> **Request**: Count the lines in the items below that contain the word "True". Reply with the number alone.

*** Recorded information Section Begins ***

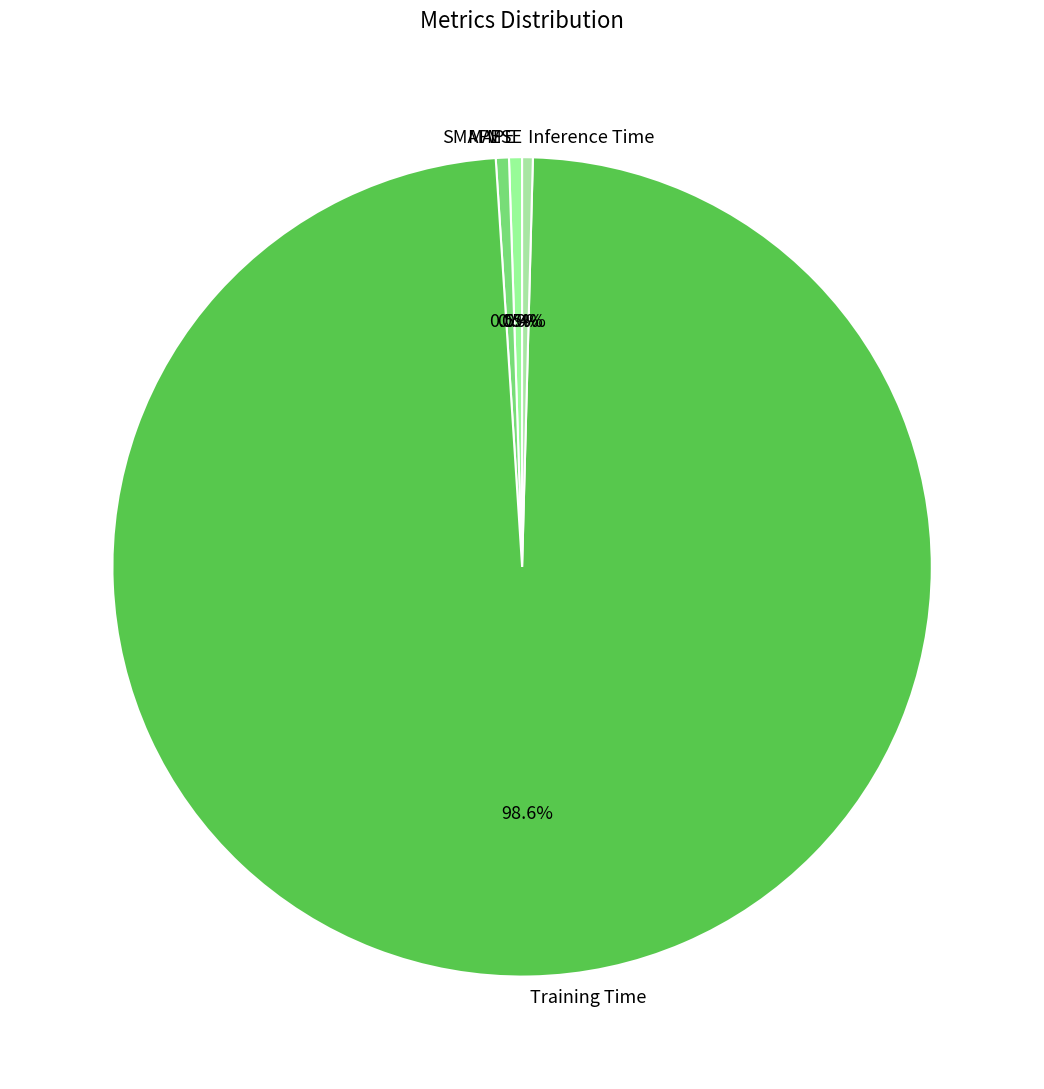

The Inference Time slice represents 0% of the pie. True or false?

True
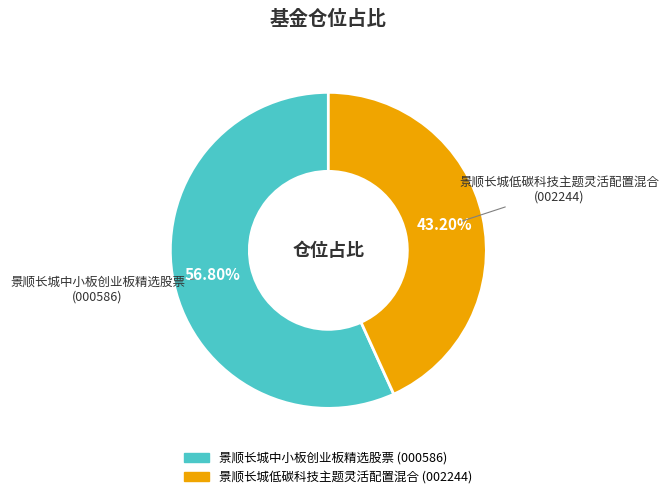

Between 景顺长城中小板创业板精选股票 and 景顺长城低碳科技主题灵活配置混合, which is larger?

景顺长城中小板创业板精选股票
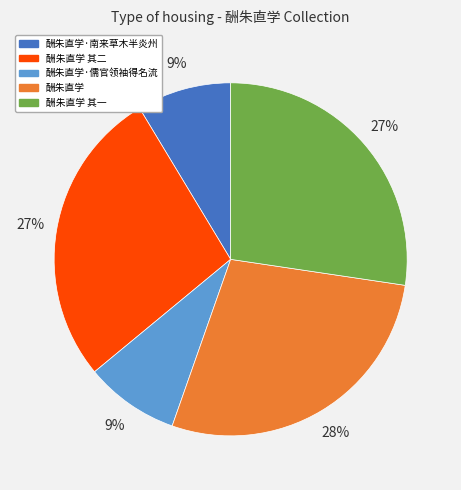

Is there a majority slice in this chart?

No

*** Recorded information Section Ends ***

> **Result of the exercise**: 2